Un bel rapporto. Sicuramente fa piacere quando tutta la cittadinanza si unisce e si organizza per vedere le tue gare. E penso che anche loro si siano divertiti quest’estate.

Mentre lei conquista medaglie a livello mondiale nel mezzofondo femminile, nell’ultimo quadriennio tra gli uomini si sono imposti Jakob Ingebrigtsen, Josh Kerr, Jake Wightman, Cole Hocker: tutti bianchi. Avete contribuito a smontare qualche stereotipo sulla corsa di resistenza come attività esclusiva degli atleti neri?

Penso di sì, perché quando ero piccolina vedevo che nelle prime dieci posizioni erano tutte africane. Adesso è un po’ meno così e la percezione è differente, soprattutto per i giovani. Non so dire cosa sia successo. Siamo più o meno tutti della stessa generazione, quindi è bastato darci un po’ di tempo per crescere e per ottenere i risultati: anche perché molto spesso quando si gareggia nelle categorie giovanili, anche a livello mondiale, le età non sono perfettamente in linea. Allo stesso tempo anche l'atletica si è modernizzata un sacco, sono arrivate un sacco di tecnologie. È un mix di cose, secondo me.

Ha nostalgia di quando per lei l’atletica era solo un gioco?

No, in realtà per me vale lo stesso principio di quando ero piccola: è per quello che me la vivo molto con tranquillità e leggerezza. Poi è ovvio, ci sono momenti in cui bisogna dire: "ok, questo è lavoro, devo mettermi a fare", e momenti in cui magari si è un pochino giù per fastidi, dolori o quant’altro.
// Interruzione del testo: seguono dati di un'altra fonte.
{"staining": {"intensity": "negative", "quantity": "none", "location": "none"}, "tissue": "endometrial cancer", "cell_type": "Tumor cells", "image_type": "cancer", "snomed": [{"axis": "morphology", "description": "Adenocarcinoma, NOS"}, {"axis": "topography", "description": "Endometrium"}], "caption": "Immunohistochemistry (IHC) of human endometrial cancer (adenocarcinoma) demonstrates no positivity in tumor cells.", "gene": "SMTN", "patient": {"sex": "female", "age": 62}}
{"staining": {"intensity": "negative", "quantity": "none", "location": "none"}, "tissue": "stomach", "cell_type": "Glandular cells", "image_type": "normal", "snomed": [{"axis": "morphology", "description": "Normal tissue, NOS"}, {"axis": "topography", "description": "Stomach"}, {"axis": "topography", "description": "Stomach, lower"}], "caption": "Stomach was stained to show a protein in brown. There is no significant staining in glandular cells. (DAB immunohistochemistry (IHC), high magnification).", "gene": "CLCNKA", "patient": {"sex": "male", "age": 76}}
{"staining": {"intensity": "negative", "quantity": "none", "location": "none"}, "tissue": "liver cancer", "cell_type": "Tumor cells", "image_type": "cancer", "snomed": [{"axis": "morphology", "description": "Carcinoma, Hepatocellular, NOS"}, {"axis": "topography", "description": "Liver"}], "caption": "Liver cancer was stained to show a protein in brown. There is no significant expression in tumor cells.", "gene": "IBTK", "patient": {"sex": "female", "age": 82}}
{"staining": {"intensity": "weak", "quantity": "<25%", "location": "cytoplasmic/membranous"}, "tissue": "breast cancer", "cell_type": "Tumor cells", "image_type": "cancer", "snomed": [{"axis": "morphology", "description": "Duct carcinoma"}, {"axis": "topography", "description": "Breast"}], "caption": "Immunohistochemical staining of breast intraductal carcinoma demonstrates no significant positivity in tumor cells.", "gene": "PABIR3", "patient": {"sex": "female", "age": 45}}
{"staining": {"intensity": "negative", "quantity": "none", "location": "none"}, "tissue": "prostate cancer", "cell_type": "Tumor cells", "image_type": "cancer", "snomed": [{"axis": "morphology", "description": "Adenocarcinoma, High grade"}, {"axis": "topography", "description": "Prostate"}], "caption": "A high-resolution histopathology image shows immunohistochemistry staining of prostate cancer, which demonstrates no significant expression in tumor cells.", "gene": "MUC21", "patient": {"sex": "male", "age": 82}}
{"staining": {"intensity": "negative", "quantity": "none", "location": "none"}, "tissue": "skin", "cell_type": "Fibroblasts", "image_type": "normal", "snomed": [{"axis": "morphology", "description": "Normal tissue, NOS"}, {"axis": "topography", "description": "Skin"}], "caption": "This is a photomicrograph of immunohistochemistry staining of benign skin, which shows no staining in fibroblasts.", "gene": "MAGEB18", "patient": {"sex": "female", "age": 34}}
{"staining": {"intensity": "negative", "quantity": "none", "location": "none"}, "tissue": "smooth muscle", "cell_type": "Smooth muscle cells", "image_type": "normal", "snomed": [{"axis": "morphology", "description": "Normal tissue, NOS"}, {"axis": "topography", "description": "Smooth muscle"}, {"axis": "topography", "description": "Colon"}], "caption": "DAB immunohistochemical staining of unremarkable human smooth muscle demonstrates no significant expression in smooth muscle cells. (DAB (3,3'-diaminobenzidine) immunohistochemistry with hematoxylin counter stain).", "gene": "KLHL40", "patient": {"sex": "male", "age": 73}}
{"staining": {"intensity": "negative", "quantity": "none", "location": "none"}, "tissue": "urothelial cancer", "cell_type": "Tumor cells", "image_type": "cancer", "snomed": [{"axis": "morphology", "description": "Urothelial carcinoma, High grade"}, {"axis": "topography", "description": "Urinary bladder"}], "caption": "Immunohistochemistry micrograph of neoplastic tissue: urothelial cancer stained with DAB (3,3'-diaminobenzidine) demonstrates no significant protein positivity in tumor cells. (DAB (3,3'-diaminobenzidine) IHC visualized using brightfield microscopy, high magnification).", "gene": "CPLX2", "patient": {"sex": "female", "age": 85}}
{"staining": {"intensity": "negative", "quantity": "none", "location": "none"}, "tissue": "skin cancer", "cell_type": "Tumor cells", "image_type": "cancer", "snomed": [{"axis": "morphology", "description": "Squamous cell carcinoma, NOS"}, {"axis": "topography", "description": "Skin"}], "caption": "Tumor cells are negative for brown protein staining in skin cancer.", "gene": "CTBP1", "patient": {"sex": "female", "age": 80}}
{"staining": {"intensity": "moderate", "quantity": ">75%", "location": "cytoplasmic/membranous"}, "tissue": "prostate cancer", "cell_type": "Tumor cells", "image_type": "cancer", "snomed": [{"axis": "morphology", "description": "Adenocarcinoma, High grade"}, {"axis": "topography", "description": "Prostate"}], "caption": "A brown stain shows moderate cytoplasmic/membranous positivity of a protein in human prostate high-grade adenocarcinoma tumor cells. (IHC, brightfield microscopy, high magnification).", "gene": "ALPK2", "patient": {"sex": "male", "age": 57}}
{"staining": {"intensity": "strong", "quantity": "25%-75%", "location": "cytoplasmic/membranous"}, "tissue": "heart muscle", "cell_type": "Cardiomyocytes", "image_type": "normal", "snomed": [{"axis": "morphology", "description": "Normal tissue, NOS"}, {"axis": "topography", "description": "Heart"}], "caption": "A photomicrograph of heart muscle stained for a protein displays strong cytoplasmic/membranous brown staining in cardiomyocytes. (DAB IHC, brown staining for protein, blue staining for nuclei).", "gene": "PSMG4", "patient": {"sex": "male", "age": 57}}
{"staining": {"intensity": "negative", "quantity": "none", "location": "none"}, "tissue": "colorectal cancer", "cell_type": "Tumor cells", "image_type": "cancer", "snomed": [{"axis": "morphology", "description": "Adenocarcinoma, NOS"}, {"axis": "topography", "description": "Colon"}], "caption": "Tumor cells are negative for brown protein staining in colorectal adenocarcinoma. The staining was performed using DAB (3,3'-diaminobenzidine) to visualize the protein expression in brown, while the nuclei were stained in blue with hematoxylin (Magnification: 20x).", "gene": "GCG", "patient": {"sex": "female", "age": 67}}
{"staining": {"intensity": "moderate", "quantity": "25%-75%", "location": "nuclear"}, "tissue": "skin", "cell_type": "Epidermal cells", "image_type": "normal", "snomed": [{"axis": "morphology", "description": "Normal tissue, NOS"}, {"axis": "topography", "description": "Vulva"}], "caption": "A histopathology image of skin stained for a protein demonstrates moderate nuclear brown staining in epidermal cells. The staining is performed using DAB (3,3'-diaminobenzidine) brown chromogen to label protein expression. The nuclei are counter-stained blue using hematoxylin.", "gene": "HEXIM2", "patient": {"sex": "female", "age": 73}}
Però fa parte del gioco.

Cosa vorrebbe che si dicesse di lei come atleta?

Spero di portare un esempio di leggerezza, di praticare uno sport divertendosi. Spero che passi questo messaggio.

Ha un obiettivo massimo?

Ormai sì.

Quale?

Dirlo così ha poco senso. Diciamo che l’obiettivo è quello di migliorarsi sempre di più, di arrivare alle gare sempre più pronti e sempre più capaci nel gestire i vari ritmi.

Sicuramente ha ispirato qualche bambina e bambino ad andare al campo di atletica. C’è qualcosa che vorrebbe dirgli?

Di continuare a divertirsi e a fare tante cose. Quando ero piccolina facevo tanti sport, mi divertivo, facevo tutti i corsi anche alle medie per fare più sport, anche se in alcuni magari non eccellevo come nell’atletica. Però mi piaceva stare insieme, muovermi. Vorrei dirgli di provarci e continuare sempre su questa strada.